Work to be completed
Find the word "linejoin" below. Copy each line that has it.

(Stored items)
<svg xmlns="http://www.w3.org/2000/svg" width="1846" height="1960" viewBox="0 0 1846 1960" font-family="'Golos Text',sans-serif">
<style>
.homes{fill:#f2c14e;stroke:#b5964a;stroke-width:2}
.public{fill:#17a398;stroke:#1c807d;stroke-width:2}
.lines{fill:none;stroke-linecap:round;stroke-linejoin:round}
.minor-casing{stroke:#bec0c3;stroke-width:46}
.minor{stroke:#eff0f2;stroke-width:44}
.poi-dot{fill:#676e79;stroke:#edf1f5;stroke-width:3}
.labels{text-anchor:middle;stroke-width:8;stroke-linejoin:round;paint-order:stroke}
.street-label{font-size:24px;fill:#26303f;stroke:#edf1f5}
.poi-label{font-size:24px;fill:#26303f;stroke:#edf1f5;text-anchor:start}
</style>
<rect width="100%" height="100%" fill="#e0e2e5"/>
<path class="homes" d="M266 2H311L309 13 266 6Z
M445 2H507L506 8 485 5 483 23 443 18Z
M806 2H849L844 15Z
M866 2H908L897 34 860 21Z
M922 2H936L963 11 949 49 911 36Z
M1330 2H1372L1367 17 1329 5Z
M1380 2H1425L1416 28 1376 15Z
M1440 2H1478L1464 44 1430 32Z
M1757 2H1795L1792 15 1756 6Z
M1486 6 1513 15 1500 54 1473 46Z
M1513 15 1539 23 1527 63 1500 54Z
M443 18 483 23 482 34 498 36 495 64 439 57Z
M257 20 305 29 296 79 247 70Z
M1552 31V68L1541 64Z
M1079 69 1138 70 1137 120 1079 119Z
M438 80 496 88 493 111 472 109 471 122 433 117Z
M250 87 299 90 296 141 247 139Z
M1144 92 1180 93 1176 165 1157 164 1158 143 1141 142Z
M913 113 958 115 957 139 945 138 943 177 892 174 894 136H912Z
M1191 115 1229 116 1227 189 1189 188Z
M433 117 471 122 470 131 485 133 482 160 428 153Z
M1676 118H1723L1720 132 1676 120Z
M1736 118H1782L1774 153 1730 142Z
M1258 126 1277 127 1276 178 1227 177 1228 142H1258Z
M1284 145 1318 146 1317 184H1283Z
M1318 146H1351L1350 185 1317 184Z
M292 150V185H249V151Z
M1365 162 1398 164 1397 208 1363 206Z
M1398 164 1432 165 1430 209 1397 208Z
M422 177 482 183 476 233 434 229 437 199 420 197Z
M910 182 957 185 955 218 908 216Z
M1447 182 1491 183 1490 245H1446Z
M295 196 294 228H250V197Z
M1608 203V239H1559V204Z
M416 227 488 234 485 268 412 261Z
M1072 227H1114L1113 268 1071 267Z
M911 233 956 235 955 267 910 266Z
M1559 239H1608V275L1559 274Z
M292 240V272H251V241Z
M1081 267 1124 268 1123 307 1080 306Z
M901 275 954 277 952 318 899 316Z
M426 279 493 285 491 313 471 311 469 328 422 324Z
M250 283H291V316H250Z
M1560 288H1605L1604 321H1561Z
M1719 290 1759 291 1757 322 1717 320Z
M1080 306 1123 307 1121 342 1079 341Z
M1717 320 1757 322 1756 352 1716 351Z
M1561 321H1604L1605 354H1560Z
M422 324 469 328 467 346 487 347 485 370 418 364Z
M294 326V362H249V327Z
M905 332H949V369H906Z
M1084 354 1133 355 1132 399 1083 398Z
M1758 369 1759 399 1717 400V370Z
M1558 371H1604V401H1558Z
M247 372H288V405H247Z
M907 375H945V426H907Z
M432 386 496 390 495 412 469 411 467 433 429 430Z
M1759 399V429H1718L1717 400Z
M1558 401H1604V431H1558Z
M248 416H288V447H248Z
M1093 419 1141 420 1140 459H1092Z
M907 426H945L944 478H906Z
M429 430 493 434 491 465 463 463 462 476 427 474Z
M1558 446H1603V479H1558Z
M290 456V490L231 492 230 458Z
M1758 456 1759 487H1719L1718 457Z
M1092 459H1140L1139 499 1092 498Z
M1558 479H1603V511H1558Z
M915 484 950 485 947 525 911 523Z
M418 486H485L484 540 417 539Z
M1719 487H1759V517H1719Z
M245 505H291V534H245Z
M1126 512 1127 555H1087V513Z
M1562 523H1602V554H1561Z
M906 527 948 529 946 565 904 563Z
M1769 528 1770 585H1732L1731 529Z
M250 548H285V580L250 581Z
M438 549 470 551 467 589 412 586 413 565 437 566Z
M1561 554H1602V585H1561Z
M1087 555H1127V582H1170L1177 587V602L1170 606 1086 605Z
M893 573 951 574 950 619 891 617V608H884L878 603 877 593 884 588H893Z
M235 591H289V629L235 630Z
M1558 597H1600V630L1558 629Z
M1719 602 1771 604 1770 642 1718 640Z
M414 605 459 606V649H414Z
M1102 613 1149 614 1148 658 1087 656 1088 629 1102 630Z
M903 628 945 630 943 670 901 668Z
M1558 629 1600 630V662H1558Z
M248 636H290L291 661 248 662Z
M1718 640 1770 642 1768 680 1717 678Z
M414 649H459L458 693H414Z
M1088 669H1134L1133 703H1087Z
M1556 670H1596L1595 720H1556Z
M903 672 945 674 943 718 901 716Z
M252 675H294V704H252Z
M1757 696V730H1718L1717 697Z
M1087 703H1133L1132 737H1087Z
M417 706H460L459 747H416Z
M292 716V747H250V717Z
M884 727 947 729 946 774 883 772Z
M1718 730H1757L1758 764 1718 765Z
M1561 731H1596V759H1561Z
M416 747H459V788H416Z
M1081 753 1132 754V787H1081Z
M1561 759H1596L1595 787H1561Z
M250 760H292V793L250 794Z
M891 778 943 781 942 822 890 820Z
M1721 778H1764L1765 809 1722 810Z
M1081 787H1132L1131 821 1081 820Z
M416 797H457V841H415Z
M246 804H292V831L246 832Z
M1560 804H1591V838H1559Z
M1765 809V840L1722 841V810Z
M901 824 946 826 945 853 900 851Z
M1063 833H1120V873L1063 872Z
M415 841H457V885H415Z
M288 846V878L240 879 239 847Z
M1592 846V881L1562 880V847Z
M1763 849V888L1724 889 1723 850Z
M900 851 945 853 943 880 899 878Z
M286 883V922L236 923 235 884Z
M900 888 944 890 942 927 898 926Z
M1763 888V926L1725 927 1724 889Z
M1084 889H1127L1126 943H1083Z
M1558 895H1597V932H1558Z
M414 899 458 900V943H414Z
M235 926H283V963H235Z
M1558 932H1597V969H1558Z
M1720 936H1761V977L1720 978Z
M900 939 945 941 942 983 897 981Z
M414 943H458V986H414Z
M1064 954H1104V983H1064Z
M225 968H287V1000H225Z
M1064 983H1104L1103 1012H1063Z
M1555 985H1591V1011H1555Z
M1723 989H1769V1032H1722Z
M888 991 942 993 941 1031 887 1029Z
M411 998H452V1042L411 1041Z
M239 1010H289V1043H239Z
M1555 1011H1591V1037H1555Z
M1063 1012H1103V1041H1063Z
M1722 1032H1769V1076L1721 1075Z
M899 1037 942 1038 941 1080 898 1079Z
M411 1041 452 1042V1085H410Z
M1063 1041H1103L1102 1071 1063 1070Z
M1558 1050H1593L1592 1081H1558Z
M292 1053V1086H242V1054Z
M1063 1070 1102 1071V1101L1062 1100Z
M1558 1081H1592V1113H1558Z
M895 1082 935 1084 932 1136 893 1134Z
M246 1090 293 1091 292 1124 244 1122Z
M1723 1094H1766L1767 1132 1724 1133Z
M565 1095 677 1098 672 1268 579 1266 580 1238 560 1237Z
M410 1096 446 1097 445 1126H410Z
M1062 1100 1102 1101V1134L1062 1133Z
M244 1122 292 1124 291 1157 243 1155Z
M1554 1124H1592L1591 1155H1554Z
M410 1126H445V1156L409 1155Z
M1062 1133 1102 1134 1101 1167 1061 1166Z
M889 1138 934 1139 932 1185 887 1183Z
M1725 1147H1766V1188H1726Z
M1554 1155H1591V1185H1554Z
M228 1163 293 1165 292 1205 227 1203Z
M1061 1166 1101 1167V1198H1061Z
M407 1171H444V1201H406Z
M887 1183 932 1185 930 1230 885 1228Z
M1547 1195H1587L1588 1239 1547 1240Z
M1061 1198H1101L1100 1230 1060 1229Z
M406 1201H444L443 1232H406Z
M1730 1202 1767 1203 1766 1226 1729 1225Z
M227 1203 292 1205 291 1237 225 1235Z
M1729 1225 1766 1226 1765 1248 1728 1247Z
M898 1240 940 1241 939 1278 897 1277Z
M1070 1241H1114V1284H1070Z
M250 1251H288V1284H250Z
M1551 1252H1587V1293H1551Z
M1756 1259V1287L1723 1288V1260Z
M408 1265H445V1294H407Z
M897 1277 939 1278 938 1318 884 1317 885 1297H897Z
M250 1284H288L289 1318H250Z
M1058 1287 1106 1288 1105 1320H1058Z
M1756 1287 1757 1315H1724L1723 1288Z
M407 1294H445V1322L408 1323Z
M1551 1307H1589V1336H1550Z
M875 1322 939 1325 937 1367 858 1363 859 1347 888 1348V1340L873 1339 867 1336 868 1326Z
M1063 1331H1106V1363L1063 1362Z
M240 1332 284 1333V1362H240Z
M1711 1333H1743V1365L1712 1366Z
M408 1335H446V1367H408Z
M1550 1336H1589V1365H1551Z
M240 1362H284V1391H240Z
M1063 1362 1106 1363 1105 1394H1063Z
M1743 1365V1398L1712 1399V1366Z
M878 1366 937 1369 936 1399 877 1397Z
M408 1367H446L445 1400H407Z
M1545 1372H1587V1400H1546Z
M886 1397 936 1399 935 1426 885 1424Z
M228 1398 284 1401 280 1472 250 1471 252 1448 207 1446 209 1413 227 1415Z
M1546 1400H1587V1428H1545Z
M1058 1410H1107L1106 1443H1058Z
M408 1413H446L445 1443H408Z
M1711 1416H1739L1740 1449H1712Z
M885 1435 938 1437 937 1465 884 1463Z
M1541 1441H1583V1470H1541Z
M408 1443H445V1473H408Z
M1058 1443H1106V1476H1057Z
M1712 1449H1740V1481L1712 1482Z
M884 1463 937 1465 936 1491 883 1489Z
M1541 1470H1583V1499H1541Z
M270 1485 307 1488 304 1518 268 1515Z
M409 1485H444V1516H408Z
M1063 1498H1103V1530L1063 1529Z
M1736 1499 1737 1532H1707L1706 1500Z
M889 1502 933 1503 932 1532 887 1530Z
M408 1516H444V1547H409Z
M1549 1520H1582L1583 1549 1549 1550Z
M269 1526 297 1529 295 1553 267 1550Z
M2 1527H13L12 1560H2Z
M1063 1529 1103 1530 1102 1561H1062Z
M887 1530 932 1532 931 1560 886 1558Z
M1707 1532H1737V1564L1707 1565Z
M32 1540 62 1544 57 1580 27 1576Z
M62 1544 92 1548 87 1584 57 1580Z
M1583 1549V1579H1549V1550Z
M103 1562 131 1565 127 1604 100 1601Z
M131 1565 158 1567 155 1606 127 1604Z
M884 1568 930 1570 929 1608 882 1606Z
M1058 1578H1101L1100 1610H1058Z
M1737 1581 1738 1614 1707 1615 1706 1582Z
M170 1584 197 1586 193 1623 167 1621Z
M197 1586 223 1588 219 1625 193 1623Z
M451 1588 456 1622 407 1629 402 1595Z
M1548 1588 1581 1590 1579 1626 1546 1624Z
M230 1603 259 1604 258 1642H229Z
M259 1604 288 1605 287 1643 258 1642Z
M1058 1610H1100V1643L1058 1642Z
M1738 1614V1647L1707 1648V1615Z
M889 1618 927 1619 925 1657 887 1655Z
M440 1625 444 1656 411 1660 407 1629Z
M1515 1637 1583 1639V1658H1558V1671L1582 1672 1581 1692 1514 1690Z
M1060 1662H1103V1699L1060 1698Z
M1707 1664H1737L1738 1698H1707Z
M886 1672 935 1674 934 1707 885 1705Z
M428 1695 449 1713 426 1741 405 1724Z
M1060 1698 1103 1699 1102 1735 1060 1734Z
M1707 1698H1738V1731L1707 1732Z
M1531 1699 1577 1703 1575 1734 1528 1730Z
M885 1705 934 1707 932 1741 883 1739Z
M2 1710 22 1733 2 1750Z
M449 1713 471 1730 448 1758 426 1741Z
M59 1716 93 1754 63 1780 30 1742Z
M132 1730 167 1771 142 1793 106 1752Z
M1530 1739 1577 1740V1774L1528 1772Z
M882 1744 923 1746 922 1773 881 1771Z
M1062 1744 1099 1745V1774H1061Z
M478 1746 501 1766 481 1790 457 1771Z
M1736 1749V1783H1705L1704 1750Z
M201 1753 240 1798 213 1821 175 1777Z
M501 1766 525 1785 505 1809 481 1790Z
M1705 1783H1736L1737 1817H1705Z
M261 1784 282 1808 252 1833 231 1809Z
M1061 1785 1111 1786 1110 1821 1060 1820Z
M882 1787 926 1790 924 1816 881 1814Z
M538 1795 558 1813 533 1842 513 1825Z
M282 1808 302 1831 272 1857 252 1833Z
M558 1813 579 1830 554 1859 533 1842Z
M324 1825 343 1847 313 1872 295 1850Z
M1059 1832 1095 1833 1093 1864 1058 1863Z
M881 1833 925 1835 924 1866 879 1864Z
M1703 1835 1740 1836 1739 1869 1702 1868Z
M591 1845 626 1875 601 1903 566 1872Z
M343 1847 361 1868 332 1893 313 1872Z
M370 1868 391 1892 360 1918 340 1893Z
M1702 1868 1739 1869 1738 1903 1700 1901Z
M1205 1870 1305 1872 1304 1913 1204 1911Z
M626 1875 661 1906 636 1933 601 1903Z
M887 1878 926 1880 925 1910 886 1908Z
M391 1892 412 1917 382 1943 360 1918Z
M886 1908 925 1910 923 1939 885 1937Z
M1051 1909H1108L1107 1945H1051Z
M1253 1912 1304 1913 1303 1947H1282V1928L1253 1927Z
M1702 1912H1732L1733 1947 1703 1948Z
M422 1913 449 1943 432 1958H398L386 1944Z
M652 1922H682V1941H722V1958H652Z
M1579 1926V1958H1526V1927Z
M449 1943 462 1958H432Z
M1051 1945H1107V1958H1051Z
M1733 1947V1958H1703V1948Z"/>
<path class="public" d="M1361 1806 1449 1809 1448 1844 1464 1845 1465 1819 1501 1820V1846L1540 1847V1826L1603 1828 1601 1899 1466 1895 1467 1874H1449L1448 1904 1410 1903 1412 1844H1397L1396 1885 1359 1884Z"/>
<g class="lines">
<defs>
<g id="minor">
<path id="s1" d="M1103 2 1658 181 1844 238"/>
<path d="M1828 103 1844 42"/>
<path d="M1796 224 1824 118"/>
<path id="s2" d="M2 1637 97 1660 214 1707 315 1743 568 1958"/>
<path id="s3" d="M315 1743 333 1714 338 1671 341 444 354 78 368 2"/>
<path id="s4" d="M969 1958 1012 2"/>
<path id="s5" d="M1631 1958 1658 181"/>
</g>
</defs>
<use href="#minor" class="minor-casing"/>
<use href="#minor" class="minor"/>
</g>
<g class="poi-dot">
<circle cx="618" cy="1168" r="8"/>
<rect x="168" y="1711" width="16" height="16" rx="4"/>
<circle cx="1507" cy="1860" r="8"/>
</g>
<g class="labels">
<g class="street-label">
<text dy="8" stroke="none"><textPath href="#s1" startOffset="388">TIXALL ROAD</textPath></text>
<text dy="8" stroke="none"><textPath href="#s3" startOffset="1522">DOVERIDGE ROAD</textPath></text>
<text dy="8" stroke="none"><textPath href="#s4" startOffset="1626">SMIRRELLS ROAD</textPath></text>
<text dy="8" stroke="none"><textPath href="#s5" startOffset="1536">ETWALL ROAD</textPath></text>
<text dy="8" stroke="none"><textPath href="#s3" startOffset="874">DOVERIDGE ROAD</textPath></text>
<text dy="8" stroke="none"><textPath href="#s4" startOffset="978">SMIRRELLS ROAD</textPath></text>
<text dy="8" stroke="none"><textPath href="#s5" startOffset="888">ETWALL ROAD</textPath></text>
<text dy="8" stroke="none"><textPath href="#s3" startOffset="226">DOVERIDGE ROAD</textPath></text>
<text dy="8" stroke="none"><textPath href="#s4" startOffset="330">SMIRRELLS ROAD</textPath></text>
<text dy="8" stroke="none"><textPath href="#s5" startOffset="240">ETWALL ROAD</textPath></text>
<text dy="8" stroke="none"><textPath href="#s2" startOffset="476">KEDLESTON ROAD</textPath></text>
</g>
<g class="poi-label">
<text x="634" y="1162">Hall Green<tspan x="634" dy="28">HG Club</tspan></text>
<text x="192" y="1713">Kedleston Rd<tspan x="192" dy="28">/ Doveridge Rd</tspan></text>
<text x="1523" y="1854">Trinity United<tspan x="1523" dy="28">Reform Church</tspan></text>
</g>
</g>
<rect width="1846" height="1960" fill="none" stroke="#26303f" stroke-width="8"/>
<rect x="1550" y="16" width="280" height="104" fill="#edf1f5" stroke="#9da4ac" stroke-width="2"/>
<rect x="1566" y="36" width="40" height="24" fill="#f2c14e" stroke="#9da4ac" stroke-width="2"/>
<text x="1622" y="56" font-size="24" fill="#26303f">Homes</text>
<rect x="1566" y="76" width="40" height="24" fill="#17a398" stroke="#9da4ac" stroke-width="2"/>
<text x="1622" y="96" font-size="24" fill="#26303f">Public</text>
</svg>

Response area
.lines{fill:none;stroke-linecap:round;stroke-linejoin:round}
.labels{text-anchor:middle;stroke-width:8;stroke-linejoin:round;paint-order:stroke}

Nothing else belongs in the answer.